The question is: what does the user actually want? What experience should we aim to provide to the user, regardless of technical implementation and design details? The two main answers to this would be 1) fastest page load and interaction regardless of connection speed, and 2) the ability to consume one type of content at a time / one task at a time. In an ideal world, what tools could we use to provide this?
- Responsive web design/components: Whether you’ve got a separate mobile site or not, all your front facing content should be responsive. There is no excuse (cost of implementation should be lobbied for if necessary) if you are serious about providing a good user experience to your audience not to consider this, progressively adding more complexity to your layout. If you are using a modular approach to your front end as described in a previous post, hopefully in the future we’ll be able to apply element level media queries http://filamentgroup.com/lab/element_query_workarounds/.

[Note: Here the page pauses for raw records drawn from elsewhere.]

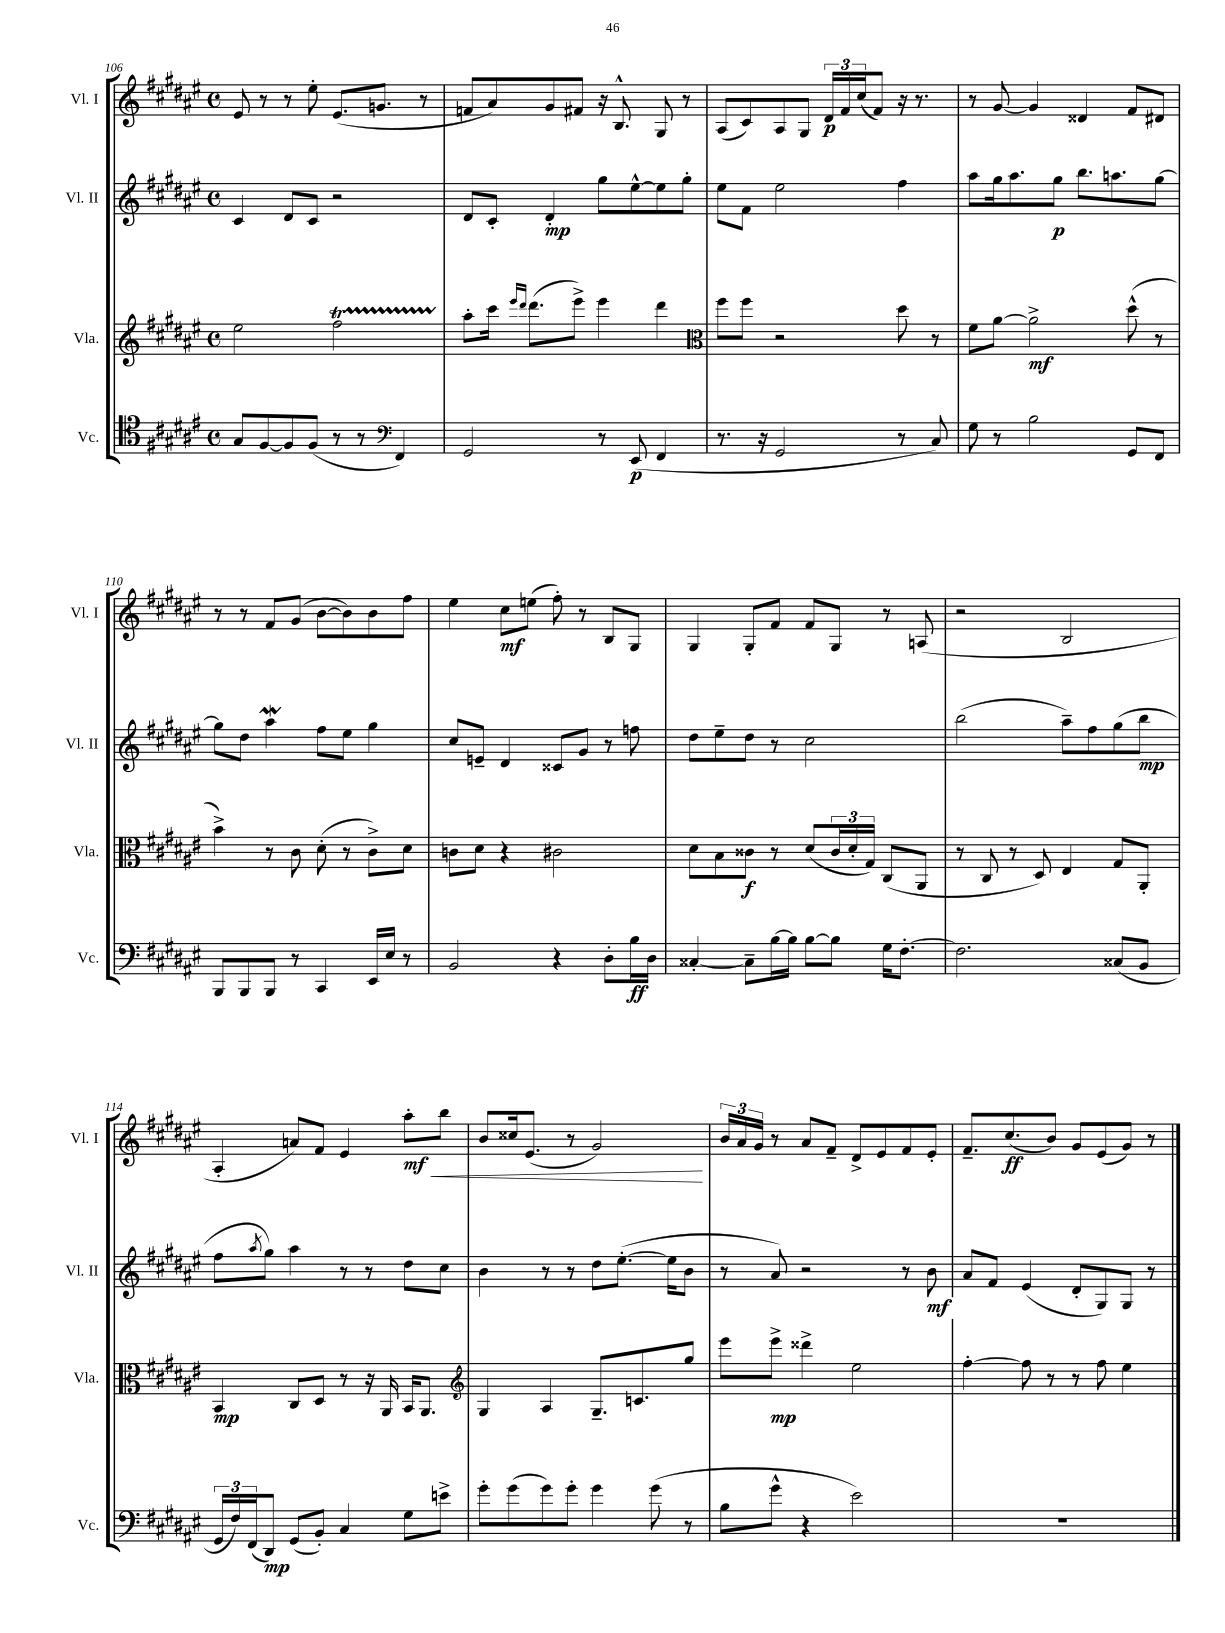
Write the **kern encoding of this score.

**kern	**kern	**kern	**kern
*staff4	*staff3	*staff2	*staff1
*clefC4	*clefG2	*clefG2	*clefG2
*k[f#c#g#d#a#e#]	*k[f#c#g#d#a#e#]	*k[f#c#g#d#a#e#]	*k[f#c#g#d#a#e#]
*M4/4	*M4/4	*M4/4	*M4/4
*met(c)	*met(c)	*met(c)	*met(c)
8G#/L	2ee#\	4c#/	8e#/
[8F#/	.	.	8r
8F#/]	.	8d#/L	8r
(8F#/J	.	8c#/J	8ee#'\
8r	2ff#\	2r	(8.e#/L
8r	.	.	.
.	.	.	8.g/J
*clefF4	*	*	*
4FF#/)	.	.	.
.	.	.	8r
=	=	=	=
2GG#/	8aa#'\L	8d#/L	8f/L
.	16ccc#\Jk	8c#'/J	8a#/)
.	16qqeee#/LL	.	.
.	16qqddd#/JJ	.	.
.	(8.ddd#\L	.	.
.	.	4d#'/	8g#/
.	8eee#^\J)	.	8f#/J
8r	4eee#\	8gg#\L	16r
.	.	.	8.B^^/
(8EE#/	.	[8ee#^^\	.
4FF#/	4ddd#\	8ee#\]	8G#/
.	.	8gg#'\J	8r
=	=	=	=
*	*clefC3	*	*
8.r	8ff#\L	8ee#\L	(8A#/L
.	8ff#\J	8f#\J	8c#/)
16r	.	.	.
2GG#/	2r	2ee#\	8A#/
.	.	.	8G#/J
.	.	.	24d#/LL
.	.	.	24f#/
.	.	.	(24cc#/J
.	.	.	8f#/J)
8r	8dd#\	4ff#\	16r
.	.	.	8.r
8C#/)	8r	.	.
=	=	=	=
8G#\	8f#\L	8aa#\L	8r
8r	[8a#\J	16gg#\k	[8g#/
.	.	8.aa#\	.
2B\	2a#^\]	.	4g#/]
.	.	8gg#\J	.
.	.	8.bb\L	4d##/
.	.	8.aa\	.
8GG#/L	(8dd#^^\	.	8f#/L
8FF#/J	8r	[8gg#\J	8d#/J
=	=	=	=
8BBB/L	4b^\)	8gg#\]L	8r
8BBB/	.	8dd#\J	8r
8BBB/J	8r	4aa#\	8f#/L
8r	8c#\	.	(8g#/J
4CC#/	(8d#'\	8ff#\L	[8b\L
.	8r	8ee#\J	8b\])
16EE#/LL	8c#^\L)	4gg#\	8b\
16E#/JJ	.	.	.
8r	8d#\J	.	8ff#\J
=	=	=	=
2BB/	8c\L	8cc#/L	4ee#\
.	8d#\J	8e~/J	.
.	4r	4d#/	8cc#\L
.	.	.	(8ee\J
4r	2c#\	8c##/L	8ff#'\)
.	.	8g#/J	8r
8D#'\L	.	8r	8B/L
16B\L	.	8ff\	8G#/J
16D#\JJ	.	.	.
=	=	=	=
[4C##'/	8d#\L	8dd#\L	4G#/
.	8B\	8ee#~\	.
8C##~\]L	8c##\J	8dd#\J	8G#'/L
[16B\L	8r	8r	8f#/J
16B\]JJ	.	.	.
[8B\L	(8d#/L	2cc#\	8f#/L
8B\]J	24c##/L	.	8G#/J
.	24d#'/	.	.
.	24G#/JJ)	.	.
16G#\LK	(8C#/L	.	8r
[8.F#'\J	.	.	.
.	8AA#/J	.	(8A/
=	=	=	=
2.F#\]	8r	(2bb\	2r
.	8C#/	.	.
.	8r	.	.
.	8D#/)	.	.
.	4E#/	8aa#~\L)	2B/
.	.	8ff#\	.
(8C##/L	8G#/L	(8gg#\	.
8BB/J	8AA#'/J	8bb\J	.
=	=	=	=
24GG#/LL	4BB/	8ff#\L	4A#'/
24F#/)	.	.	.
(24FF#/J	.	.	.
.	.	8qaa#/	.
8DD#/J)	.	8gg#\J)	.
(8GG#/L	8C#/L	4aa#\	8a/L)
8BB'/J)	8D#/J	.	8f#/J
4C#/	8r	8r	4e#/
.	16r	8r	.
.	16AA#/	.	.
8G#\L	16BB/LK	8dd#\L	8aa#'\L
.	8.AA#/J	.	.
8e^\J	.	8cc#\J	8bb\J
=	=	=	=
*	*clefG2	*	*
8g#'\L	4G#/	4b\	8b/L
(8g#\	.	.	16cc##/k
.	.	.	(8.e#/J
8g#\)	4A#/	8r	.
8g#'\J	.	8r	8r
4g#\	8.G#~/L	8dd#\L	2g#/)
.	.	([8.ee#'\J	.
.	8.c/	.	.
(8g#\	.	.	.
.	.	16ee#\]LK	.
8r	8gg#/J	8b\J	.
=	=	=	=
8B\L	8eee#\L	8r	24b/LL
.	.	.	24a#/
.	.	.	24g#/JJ
8g#^^\J	8eee#^\J	8a#/)	8r
4r	4ddd##^\	2r	8a#/L
.	.	.	8f#~/J
2e#\)	2ee#\	.	8d#^/L
.	.	.	8e#/
.	.	8r	8f#/
.	.	8b\	8e#'/J
=	=	=	=
1r	[4ff#'\	8a#/L	8.f#~/L
.	.	8f#/J	.
.	.	.	(8.cc#/
.	8ff#\]	(4e#/	.
.	8r	.	8b/J)
.	8r	8d#'/L	8g#/L
.	8ff#\	8G#/)	(8e#/
.	4ee#\	8G#/J	8g#/J)
.	.	8r	8r
==	==	==	==
*-	*-	*-	*-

- Better IA and User flow: This means tailoring the main content flow to allow the users to access on type of content or a task at a time. This especially important if screen real estate is limited on mobile devies, you need to strike the balance between providing enough obvious and accessible navigation to help the user, but not so much that is get in the way of the task they are trying to complete.

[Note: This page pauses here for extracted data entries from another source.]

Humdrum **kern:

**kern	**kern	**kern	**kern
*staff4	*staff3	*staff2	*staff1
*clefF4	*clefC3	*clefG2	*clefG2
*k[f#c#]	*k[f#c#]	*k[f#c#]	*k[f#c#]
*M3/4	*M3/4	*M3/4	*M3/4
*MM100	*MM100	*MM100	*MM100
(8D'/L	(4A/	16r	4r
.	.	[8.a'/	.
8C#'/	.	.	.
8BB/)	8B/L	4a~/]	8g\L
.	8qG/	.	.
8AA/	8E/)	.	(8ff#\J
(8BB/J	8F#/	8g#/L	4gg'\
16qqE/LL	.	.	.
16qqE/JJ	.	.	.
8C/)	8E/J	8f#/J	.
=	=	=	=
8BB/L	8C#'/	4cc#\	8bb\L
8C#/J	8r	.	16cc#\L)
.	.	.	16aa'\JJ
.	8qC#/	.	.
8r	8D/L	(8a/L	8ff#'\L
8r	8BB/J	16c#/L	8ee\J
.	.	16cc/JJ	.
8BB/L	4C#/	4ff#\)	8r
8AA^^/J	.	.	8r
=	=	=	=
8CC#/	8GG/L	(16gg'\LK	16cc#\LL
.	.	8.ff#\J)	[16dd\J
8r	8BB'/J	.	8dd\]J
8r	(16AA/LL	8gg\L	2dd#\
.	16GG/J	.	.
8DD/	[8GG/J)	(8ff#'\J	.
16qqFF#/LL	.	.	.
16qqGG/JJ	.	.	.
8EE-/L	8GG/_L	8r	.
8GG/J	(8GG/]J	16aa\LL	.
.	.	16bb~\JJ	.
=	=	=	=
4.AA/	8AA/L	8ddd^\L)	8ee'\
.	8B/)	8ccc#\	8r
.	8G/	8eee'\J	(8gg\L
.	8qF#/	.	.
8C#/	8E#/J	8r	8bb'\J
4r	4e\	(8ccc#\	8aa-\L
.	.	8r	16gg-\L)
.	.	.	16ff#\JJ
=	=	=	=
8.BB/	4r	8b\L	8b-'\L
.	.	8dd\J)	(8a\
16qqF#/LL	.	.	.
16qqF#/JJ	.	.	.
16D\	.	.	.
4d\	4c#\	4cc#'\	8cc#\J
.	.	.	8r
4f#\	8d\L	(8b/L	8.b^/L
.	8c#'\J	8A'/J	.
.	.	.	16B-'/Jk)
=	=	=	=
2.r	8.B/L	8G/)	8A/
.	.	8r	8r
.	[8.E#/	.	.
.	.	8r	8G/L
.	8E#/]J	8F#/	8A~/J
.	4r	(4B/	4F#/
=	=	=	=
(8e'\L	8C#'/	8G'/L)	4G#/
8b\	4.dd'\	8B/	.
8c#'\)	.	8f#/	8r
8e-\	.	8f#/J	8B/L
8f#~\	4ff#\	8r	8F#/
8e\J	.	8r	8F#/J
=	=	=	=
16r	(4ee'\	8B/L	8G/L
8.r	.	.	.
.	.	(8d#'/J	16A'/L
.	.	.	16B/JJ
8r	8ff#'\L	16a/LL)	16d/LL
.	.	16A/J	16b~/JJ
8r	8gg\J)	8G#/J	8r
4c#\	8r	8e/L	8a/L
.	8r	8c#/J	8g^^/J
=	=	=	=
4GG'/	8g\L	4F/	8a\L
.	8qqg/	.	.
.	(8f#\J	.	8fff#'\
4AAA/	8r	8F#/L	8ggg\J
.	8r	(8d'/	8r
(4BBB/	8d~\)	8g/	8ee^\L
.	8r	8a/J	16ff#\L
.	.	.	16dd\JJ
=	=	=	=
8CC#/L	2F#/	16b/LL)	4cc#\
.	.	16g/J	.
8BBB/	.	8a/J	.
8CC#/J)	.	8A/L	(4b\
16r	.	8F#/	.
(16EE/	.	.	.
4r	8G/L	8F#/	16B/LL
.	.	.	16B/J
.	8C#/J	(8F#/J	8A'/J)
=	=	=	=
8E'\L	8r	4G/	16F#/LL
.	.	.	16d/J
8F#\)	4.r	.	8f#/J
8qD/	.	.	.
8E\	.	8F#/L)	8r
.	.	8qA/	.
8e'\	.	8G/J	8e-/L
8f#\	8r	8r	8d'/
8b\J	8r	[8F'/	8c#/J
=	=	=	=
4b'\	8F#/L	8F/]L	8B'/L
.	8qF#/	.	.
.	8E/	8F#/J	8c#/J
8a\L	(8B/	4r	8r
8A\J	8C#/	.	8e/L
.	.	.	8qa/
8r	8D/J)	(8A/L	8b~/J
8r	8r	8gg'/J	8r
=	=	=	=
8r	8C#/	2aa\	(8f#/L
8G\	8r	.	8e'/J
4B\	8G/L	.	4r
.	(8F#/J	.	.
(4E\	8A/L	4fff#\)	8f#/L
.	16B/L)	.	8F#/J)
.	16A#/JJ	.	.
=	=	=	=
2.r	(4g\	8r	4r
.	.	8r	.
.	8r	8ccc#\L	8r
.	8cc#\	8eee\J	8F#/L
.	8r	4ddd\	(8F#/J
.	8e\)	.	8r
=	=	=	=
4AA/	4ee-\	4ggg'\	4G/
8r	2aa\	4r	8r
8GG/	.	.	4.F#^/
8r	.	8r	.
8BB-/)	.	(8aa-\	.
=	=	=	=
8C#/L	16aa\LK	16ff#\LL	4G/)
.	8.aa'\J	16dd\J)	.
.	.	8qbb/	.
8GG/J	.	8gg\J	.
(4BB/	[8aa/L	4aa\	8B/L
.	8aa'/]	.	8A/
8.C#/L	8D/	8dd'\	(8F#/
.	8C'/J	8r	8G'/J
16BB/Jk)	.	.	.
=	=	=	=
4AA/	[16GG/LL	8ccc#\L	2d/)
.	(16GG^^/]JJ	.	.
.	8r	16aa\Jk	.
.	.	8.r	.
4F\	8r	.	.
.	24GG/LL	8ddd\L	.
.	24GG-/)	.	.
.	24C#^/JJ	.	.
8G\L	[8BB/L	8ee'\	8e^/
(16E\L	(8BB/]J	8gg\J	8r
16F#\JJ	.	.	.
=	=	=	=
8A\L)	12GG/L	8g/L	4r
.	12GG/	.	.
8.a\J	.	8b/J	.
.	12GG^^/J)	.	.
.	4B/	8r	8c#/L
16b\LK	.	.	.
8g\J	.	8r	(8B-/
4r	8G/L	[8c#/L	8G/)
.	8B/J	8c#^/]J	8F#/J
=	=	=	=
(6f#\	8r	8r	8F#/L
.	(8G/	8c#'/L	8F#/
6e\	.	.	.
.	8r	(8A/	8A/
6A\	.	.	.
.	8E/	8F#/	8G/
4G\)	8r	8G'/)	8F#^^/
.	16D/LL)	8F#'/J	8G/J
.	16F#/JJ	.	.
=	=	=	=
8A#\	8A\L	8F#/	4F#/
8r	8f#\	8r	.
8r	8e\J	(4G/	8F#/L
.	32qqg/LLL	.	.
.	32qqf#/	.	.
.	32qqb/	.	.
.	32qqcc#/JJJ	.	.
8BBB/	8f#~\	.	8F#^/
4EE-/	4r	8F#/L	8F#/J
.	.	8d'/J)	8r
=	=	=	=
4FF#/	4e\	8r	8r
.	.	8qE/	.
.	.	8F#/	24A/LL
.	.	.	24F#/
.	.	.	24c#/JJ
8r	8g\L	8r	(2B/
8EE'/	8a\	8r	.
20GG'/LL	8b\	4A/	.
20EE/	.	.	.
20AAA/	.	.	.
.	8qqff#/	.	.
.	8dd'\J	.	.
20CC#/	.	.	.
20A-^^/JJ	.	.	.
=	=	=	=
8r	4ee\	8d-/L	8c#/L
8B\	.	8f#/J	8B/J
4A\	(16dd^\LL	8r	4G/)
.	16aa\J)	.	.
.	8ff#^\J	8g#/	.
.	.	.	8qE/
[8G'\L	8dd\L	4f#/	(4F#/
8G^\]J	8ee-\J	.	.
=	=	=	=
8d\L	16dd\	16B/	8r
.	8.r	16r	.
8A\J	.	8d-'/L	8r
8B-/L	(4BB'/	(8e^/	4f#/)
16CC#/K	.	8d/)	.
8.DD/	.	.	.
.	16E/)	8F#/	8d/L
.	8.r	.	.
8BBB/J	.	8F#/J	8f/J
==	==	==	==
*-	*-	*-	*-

- Network Speed Detection: If this ever becomes available, I think it would be a ground breaking addition to the tool belt. The implementation would have to be two fold: firstly, when initially connecting to webpage, send a header with the last known connection speed (WiFi, 4G, 3G, the dreaded E). and then secondly something browser-side in JS, the ability to check the current connection speed ad hoc, but also bind to network change events, such as when a user suddenly changes from 3G to 4G, or from 3G to WiFi. One example use of this could be changing the version of images that are lazy loaded depending on the connection spped, or providing some sort of UI element over an image to optionally update it to a higher quality by the user, rather than consuming their data usage. This is similar to how Youtube provides quality toggling on videos, or how Netflix will shift to a lower resolution should the connection speed drop.
A word on server side UA detection: The utility of this is debatable. Firstly as you will need to keep or reference an up-to-date list of mobile user agents, a cumbersome task (thought resources do exist, they require downloading a snapshot file or a hTTP request). Secondly, how useful is it knowing that you a serving content to an iPhone rather a Macbook Pro? Whats the connection speed? Is the device expecting retina? I believe this approach will become redundant as move devices appear and the line between mobile / tablet / desktop becomes blurred. Additionally, if you use a full page caching layer, you would have to segment you pages into N buckets depending on the number of different versions you wish to serve, which adds complexity.